_WHAT TO PRODUCE_
All of the data below is to be repeated exactly, except for the pictures.

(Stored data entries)
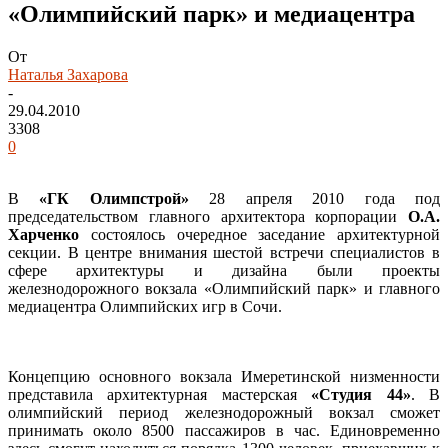
«Олимпийский парк» и медиацентра
От
Наталья Захарова
-
29.04.2010
3308
0
В
«ГК Олимпстрой»
28 апреля 2010 года под
председательством главного архитектора корпорации
О.А.
Харченко
состоялось очередное заседание архитектурной
секции. В центре внимания шестой встречи специалистов в
сфере архитектуры и дизайна были проекты
железнодорожного вокзала «Олимпийский парк» и главного
медиацентра Олимпийских игр в Сочи.
Концепцию основного вокзала Имеретинской низменности
представила архитектурная мастерская
«Студия 44»
. В
олимпийский период железнодорожный вокзал сможет
принимать около 8500 пассажиров в час. Единовременно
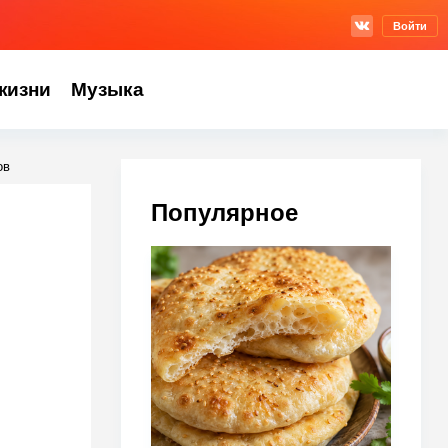
Войти
жизни
Музыка
ов
Популярное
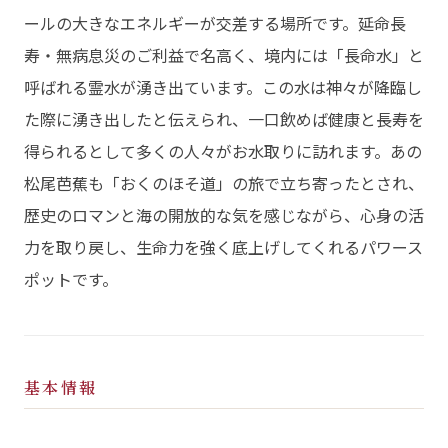
ールの大きなエネルギーが交差する場所です。延命長
寿・無病息災のご利益で名高く、境内には「長命水」と
呼ばれる霊水が湧き出ています。この水は神々が降臨し
た際に湧き出したと伝えられ、一口飲めば健康と長寿を
得られるとして多くの人々がお水取りに訪れます。あの
松尾芭蕉も「おくのほそ道」の旅で立ち寄ったとされ、
歴史のロマンと海の開放的な気を感じながら、心身の活
力を取り戻し、生命力を強く底上げしてくれるパワース
ポットです。
基本情報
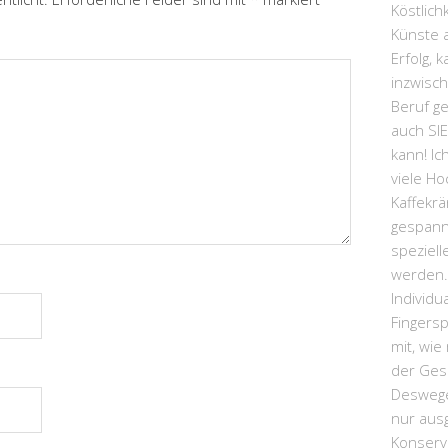
Köstlic
Künste a
Erfolg, 
inzwisc
Beruf ge
auch SI
kann! Ic
viele Ho
Kaffekrä
gespann
speziel
werden.
Individu
Fingersp
mit, wie
der Ges
Deswege
nur aus
Konserv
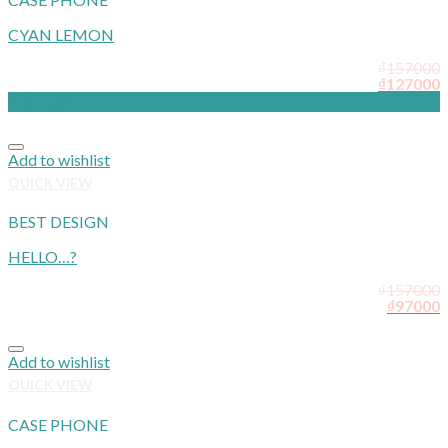
CYAN LEMON
₫
157000
₫
127000
Giảm giá!
Add to wishlist
QUICK VIEW
BEST DESIGN
HELLO…?
₫
157000
₫
97000
Add to wishlist
QUICK VIEW
CASE PHONE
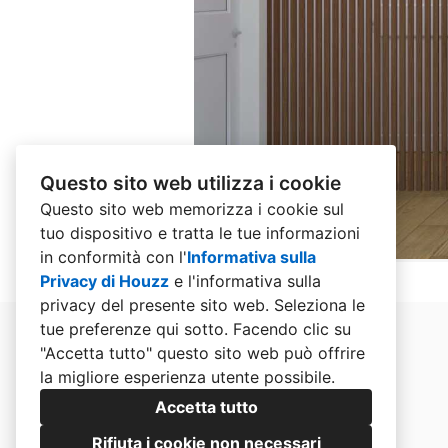
Questo sito web utilizza i cookie
Questo sito web memorizza i cookie sul
tuo dispositivo e tratta le tue informazioni
in conformità con l'
Informativa sulla
Privacy di Houzz
e l'
informativa sulla
privacy del presente sito web
. Seleziona le
tue preferenze qui sotto. Facendo clic su
"Accetta tutto" questo sito web può offrire
la migliore esperienza utente possibile.
Accetta tutto
Rifiuta i cookie non necessari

_TASK OUTPUT_
«Олимпийский парк» и медиацентра
От
Наталья Захарова
-
29.04.2010
3308
0
В
«ГК Олимпстрой»
28 апреля 2010 года под
председательством главного архитектора корпорации
О.А.
Харченко
состоялось очередное заседание архитектурной
секции. В центре внимания шестой встречи специалистов в
сфере архитектуры и дизайна были проекты
железнодорожного вокзала «Олимпийский парк» и главного
медиацентра Олимпийских игр в Сочи.
Концепцию основного вокзала Имеретинской низменности
представила архитектурная мастерская
«Студия 44»
. В
олимпийский период железнодорожный вокзал сможет
принимать около 8500 пассажиров в час. Единовременно
Войти
жизни
Музыка
ов
Популярное
ールの大きなエネルギーが交差する場所です。延命長
寿・無病息災のご利益で名高く、境内には「長命水」と
呼ばれる霊水が湧き出ています。この水は神々が降臨し
た際に湧き出したと伝えられ、一口飲めば健康と長寿を
得られるとして多くの人々がお水取りに訪れます。あの
松尾芭蕉も「おくのほそ道」の旅で立ち寄ったとされ、
歴史のロマンと海の開放的な気を感じながら、心身の活
力を取り戻し、生命力を強く底上げしてくれるパワース
ポットです。
基本情報
Köstlic
Künste a
Erfolg, 
inzwisc
Beruf ge
auch SI
kann! Ic
viele Ho
Kaffekrä
gespann
speziel
werden.
Individu
Fingersp
mit, wie
der Ges
Deswege
nur aus
Konserv
CYAN LEMON
₫
157000
₫
127000
Giảm giá!
Add to wishlist
QUICK VIEW
BEST DESIGN
HELLO…?
₫
157000
₫
97000
Add to wishlist
QUICK VIEW
CASE PHONE
Questo sito web utilizza i cookie
Questo sito web memorizza i cookie sul
tuo dispositivo e tratta le tue informazioni
in conformità con l'
Informativa sulla
Privacy di Houzz
e l'
informativa sulla
privacy del presente sito web
. Seleziona le
tue preferenze qui sotto. Facendo clic su
"Accetta tutto" questo sito web può offrire
la migliore esperienza utente possibile.
Accetta tutto
Rifiuta i cookie non necessari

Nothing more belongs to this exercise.